CS420 Fall 2004 Homework, Week 6

 

Color spaces may be difficult to mentally ‘navigate’.  For instance it is difficult to have an intuitive feel for what color the RGB triple 256,80,45 identifies.

 

RGB color space:

 

 The HSL color space is more intuitive to most people since its dimensions correspond to parameters we typically use to describe color: hue, saturation, and luminance.

 

HSL Space:

 

Hue is represented as an angle on the color circle with Red (arbitrarily) being 0° and the rest of the colors equally distributed around the circle (green=120°, blue=240°, etc.)

 

Saturation and luminance are represented as a percentage. 100% saturation is full saturation, 0% a shade of grey. Similarly 100% lightness is white and 0% lightness is black with 50% being ‘normal’.

 

For instance the primary color red would be (0°, 100%, 50%), (0°, 100%, 90%) and would be a pinkish tint.

 

 

1) Derive the formula for converting a HSL color to the corresponding RBG coordinate. (assume R, G, and B values are percentages, with 0% corresponding to no contribution of that color, and 100% being total contribution)

 

 

 

2) Derive the formula for converting a RGB color to the corresponding HSL coordinate. (same assumption of R, G, and B as percentages)

 

 

3) Create interactive program that allows you to navigate color space.  The program should numerically display a 24-bit (3 0-255 values) RGB triple, the corresponding HSL triple and a sample of the resulting color.

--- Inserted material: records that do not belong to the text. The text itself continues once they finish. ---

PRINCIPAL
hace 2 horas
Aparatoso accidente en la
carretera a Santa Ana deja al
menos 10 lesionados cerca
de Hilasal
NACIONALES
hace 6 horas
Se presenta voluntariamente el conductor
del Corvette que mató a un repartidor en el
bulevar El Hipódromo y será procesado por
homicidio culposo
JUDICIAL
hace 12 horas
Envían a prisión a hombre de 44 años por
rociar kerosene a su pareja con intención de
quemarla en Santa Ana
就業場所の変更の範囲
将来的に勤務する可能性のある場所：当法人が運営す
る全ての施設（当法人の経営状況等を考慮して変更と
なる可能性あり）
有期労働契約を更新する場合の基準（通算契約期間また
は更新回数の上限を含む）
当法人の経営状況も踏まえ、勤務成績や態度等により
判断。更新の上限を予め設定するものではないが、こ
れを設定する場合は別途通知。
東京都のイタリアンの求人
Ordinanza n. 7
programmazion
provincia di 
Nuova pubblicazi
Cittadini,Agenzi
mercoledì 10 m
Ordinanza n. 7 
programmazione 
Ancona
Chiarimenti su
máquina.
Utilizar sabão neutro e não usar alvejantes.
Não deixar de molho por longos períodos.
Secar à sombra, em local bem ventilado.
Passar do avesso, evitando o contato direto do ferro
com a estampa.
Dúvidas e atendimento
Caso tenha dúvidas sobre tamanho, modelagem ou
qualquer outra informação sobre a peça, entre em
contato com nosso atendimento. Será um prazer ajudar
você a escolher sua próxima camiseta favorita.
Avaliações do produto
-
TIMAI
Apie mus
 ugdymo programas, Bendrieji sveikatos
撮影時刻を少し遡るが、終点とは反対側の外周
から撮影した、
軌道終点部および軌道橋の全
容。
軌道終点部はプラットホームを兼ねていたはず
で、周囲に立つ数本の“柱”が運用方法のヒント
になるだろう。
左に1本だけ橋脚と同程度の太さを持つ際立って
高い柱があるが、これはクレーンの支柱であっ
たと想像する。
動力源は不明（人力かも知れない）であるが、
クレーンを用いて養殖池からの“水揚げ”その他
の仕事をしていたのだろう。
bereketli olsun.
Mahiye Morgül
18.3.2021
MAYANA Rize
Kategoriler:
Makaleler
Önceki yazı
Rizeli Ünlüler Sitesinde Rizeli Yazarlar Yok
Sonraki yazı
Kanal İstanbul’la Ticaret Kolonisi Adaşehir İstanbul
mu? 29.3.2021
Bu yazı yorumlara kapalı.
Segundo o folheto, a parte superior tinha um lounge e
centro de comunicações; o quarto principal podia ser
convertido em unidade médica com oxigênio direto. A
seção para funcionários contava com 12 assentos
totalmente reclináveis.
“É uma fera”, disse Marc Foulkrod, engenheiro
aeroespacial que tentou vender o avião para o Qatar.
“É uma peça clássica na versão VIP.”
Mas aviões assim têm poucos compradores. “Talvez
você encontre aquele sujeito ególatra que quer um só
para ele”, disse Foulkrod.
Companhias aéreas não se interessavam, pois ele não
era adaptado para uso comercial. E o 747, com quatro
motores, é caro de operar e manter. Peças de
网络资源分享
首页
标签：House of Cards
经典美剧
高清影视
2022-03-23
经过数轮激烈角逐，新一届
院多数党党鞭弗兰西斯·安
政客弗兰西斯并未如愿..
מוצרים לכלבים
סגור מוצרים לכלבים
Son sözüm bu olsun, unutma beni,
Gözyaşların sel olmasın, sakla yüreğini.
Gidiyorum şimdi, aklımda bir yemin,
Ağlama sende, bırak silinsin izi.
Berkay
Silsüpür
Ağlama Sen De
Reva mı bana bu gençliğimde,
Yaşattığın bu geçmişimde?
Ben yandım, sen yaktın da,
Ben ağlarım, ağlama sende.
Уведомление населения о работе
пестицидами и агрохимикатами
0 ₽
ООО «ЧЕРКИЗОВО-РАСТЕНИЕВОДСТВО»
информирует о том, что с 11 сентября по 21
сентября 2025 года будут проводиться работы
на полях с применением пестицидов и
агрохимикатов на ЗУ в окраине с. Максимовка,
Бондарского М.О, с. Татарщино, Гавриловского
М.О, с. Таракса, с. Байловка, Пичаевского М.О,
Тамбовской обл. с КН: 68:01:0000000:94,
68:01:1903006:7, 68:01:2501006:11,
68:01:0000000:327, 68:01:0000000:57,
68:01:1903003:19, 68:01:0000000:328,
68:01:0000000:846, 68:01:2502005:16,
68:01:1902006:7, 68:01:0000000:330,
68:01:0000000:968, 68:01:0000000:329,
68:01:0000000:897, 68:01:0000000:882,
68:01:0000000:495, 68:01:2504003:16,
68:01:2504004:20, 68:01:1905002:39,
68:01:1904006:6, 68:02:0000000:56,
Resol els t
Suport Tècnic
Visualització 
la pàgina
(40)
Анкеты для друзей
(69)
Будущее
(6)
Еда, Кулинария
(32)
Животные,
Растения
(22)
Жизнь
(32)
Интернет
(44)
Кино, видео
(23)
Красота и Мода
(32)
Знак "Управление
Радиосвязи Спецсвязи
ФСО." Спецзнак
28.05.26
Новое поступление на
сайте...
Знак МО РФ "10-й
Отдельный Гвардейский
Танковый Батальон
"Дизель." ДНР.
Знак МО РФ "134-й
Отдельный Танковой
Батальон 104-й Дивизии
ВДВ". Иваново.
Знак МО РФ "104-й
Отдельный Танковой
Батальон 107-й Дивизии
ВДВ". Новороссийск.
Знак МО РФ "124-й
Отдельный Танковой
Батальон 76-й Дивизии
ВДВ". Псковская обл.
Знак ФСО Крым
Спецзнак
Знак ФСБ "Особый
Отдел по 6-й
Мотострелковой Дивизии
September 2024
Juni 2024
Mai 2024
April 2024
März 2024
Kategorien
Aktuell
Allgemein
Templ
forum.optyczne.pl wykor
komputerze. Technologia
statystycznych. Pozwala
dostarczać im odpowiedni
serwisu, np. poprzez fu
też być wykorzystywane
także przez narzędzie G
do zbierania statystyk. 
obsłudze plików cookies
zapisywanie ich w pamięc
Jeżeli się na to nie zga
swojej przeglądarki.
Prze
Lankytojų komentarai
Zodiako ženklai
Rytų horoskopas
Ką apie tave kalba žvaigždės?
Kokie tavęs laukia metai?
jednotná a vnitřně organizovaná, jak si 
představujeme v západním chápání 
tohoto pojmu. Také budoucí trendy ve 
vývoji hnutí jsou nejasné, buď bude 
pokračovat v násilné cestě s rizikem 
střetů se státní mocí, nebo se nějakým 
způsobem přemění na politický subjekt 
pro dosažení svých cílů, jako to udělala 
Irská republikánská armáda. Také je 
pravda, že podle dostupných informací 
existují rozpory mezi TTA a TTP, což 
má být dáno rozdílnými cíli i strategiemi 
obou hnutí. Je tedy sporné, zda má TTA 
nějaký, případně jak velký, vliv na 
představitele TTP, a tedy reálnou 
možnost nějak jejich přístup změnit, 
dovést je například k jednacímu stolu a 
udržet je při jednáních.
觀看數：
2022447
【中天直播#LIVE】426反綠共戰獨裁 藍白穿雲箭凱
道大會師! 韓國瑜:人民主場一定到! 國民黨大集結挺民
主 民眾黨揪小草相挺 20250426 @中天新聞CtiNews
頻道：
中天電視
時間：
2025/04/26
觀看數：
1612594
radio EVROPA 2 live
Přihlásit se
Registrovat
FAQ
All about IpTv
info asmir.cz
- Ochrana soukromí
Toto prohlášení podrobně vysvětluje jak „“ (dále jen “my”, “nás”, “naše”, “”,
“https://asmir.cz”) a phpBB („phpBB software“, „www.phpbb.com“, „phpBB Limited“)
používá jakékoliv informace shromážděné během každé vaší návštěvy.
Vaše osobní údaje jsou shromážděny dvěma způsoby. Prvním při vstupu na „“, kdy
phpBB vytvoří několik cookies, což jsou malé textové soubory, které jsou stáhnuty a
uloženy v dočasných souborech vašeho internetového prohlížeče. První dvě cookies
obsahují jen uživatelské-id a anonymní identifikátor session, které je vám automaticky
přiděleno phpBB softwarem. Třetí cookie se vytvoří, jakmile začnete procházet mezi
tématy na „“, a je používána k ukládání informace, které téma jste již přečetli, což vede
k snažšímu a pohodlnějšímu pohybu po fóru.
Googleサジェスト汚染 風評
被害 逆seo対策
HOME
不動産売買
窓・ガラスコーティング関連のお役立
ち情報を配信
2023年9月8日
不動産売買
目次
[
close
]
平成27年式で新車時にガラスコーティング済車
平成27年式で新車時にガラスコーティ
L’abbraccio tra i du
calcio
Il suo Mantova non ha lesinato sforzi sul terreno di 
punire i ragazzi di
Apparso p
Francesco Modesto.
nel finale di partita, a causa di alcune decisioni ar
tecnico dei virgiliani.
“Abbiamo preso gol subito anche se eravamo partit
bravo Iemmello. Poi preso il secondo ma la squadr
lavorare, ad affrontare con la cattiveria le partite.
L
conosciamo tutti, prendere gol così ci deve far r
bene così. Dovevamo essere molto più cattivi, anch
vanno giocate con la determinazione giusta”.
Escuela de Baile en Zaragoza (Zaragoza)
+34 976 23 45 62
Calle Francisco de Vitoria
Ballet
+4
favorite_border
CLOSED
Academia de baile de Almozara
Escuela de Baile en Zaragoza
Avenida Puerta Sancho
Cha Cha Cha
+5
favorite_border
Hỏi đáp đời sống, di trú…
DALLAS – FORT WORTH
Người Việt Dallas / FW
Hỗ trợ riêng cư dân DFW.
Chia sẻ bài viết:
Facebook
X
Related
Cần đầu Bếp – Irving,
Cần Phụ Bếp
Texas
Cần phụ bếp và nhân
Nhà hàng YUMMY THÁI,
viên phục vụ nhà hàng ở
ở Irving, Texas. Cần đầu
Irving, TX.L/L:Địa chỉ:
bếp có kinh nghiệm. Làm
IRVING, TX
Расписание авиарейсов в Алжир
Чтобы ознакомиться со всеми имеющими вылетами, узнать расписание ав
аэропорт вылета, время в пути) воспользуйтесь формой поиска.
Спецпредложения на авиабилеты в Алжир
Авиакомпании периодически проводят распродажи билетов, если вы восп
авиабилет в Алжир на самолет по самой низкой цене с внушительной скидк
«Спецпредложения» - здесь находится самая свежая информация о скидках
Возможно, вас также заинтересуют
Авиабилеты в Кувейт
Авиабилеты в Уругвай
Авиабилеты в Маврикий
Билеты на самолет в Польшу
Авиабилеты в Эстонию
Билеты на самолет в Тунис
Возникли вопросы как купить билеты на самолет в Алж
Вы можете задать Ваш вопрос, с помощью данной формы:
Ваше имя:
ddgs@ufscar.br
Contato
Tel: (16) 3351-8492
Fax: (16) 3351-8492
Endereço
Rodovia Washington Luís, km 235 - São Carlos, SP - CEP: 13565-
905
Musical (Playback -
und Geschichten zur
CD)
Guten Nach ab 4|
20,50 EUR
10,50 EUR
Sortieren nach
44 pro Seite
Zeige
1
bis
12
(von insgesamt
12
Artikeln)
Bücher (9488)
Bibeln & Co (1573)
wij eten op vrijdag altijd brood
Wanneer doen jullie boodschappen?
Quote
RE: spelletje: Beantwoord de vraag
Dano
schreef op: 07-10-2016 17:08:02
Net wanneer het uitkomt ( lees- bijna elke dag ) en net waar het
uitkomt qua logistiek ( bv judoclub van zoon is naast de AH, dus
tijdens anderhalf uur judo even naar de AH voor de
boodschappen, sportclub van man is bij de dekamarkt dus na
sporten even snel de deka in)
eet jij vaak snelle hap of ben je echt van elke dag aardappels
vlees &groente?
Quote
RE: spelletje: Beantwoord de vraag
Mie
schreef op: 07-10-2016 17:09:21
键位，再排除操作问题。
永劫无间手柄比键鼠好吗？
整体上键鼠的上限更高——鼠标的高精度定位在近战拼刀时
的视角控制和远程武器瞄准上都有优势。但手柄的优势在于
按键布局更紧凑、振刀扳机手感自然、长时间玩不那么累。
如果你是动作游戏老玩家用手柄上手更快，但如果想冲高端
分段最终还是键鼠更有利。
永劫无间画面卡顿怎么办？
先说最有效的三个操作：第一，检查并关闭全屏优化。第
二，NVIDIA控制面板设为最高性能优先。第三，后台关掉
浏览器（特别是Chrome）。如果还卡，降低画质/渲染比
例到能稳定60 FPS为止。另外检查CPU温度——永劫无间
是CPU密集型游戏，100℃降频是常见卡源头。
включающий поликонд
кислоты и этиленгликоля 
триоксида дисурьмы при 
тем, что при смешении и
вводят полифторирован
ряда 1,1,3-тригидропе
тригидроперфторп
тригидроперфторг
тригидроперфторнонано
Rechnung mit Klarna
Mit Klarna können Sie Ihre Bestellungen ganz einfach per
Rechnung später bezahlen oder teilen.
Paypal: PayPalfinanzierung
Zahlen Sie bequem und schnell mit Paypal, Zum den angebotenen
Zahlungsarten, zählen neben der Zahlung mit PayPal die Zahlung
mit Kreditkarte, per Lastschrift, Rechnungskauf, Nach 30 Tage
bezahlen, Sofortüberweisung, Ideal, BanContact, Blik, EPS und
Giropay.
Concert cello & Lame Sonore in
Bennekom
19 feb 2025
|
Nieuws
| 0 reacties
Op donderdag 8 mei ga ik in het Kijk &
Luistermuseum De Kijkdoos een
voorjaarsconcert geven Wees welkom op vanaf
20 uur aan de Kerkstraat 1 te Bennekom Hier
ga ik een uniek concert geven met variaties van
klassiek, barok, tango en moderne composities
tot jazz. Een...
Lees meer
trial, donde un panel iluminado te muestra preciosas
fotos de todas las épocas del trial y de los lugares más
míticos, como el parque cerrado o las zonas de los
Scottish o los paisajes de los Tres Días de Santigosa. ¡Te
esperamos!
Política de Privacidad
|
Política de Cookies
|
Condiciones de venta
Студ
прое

Each parameter: R, G, B, H, S, and L should have a corresponding slider such that the position of the slider corresponds to the value of the parameter, and interactively moving the slider will simultaneously a) change the parameter, b) change the color displayed, c) update the sliders corresponding to the ‘other’ color space. Use the formulas derived in questions 1 and 2. Quantize the RGB values to display the color such that 0% corresponds to 0 and 100% corresponds to 100%.

 

Any interface toolkit may be used so long as the executable will run on my Windows XP SP2 machine without requiring other downloads.